─── Extracted material

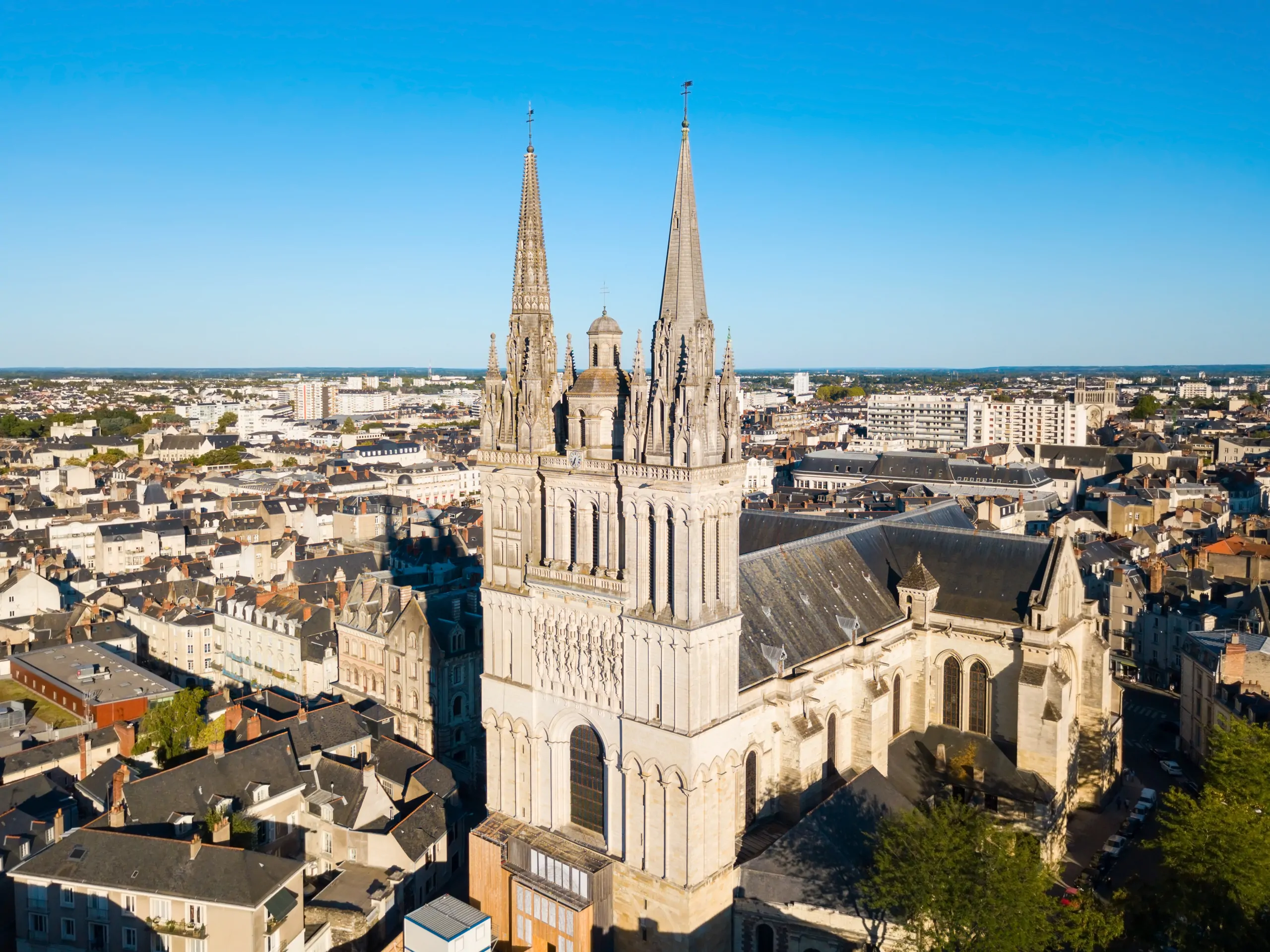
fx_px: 954
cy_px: 476
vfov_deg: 53.0
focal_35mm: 26
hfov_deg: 67.3
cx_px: 635
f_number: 2.2
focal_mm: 4.7
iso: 100
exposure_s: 1/2000
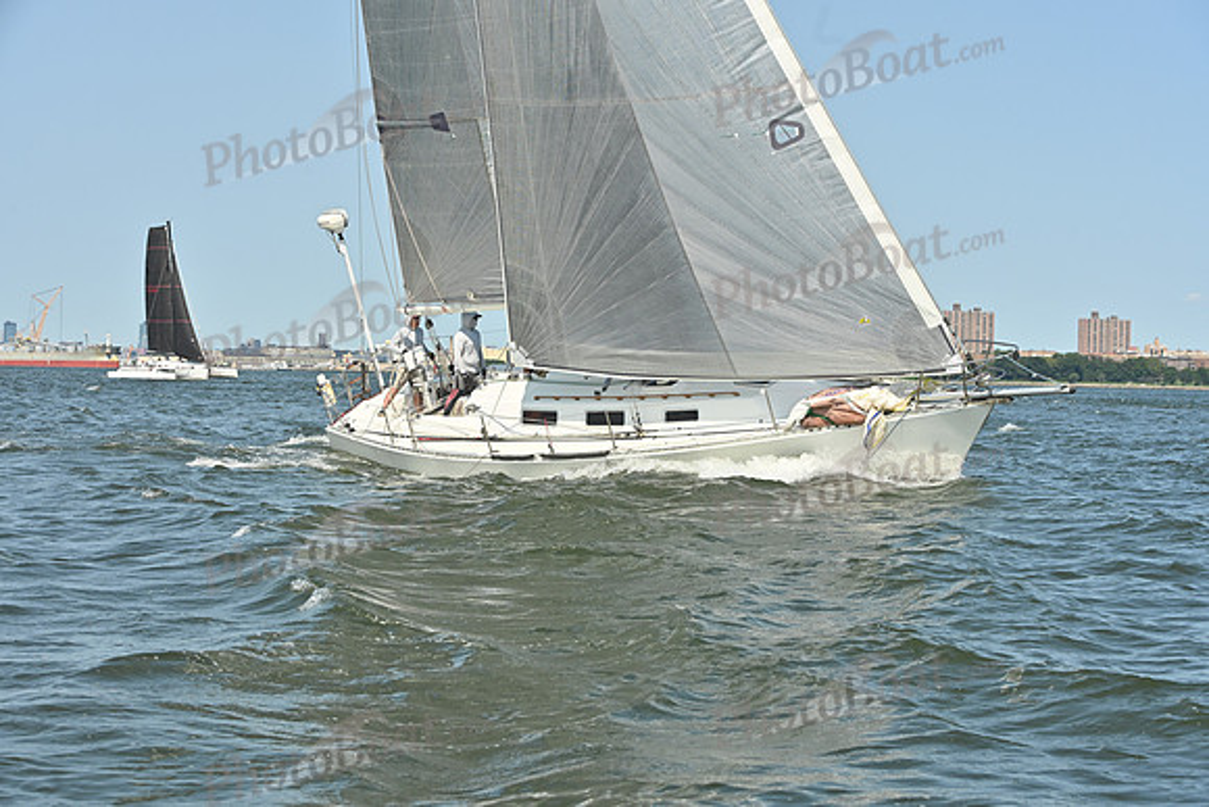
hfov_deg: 28.8
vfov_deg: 19.5
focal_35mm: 70
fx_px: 2351
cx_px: 604
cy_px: 404
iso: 320
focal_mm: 70
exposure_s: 1/1250
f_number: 9
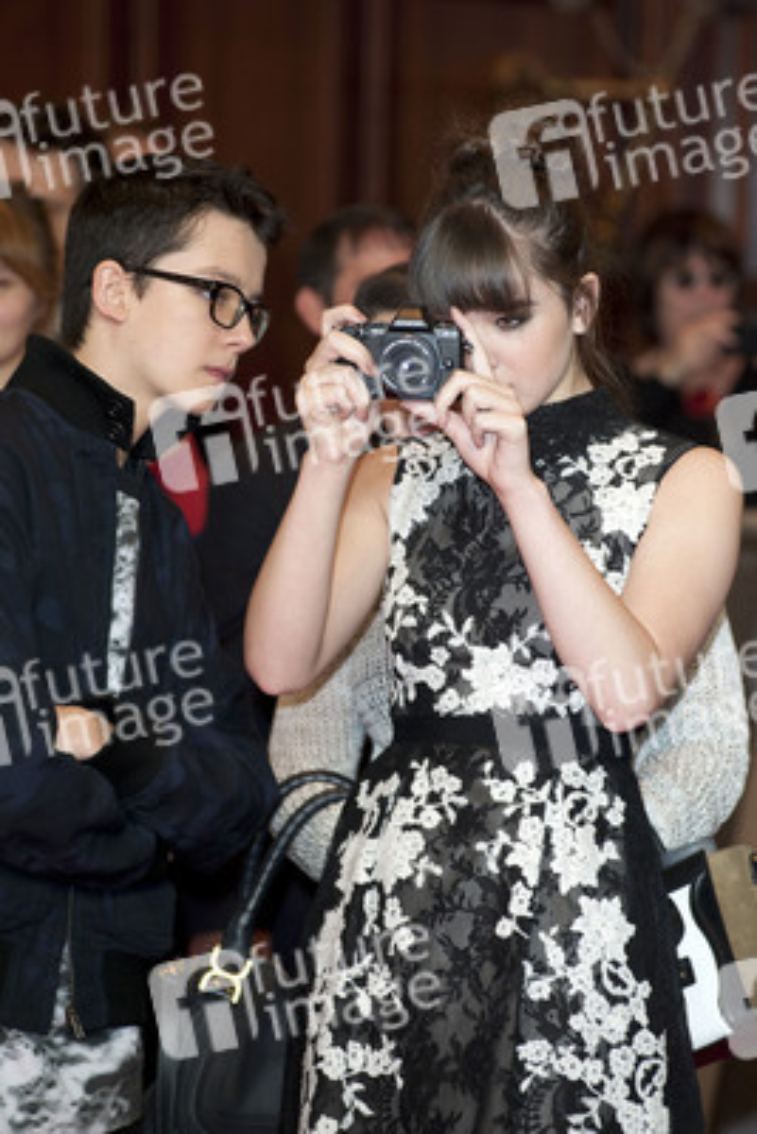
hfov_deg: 9.5
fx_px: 4569
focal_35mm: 145
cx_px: 378
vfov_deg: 14.1
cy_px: 567
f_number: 5
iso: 1000
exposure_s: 1/125
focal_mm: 145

──────

_Task objective_: Repeat all of the material above exactly, leaving out pictures.

_Written response_:
fx_px: 954
cy_px: 476
vfov_deg: 53.0
focal_35mm: 26
hfov_deg: 67.3
cx_px: 635
f_number: 2.2
focal_mm: 4.7
iso: 100
exposure_s: 1/2000
hfov_deg: 28.8
vfov_deg: 19.5
focal_35mm: 70
fx_px: 2351
cx_px: 604
cy_px: 404
iso: 320
focal_mm: 70
exposure_s: 1/1250
f_number: 9
hfov_deg: 9.5
fx_px: 4569
focal_35mm: 145
cx_px: 378
vfov_deg: 14.1
cy_px: 567
f_number: 5
iso: 1000
exposure_s: 1/125
focal_mm: 145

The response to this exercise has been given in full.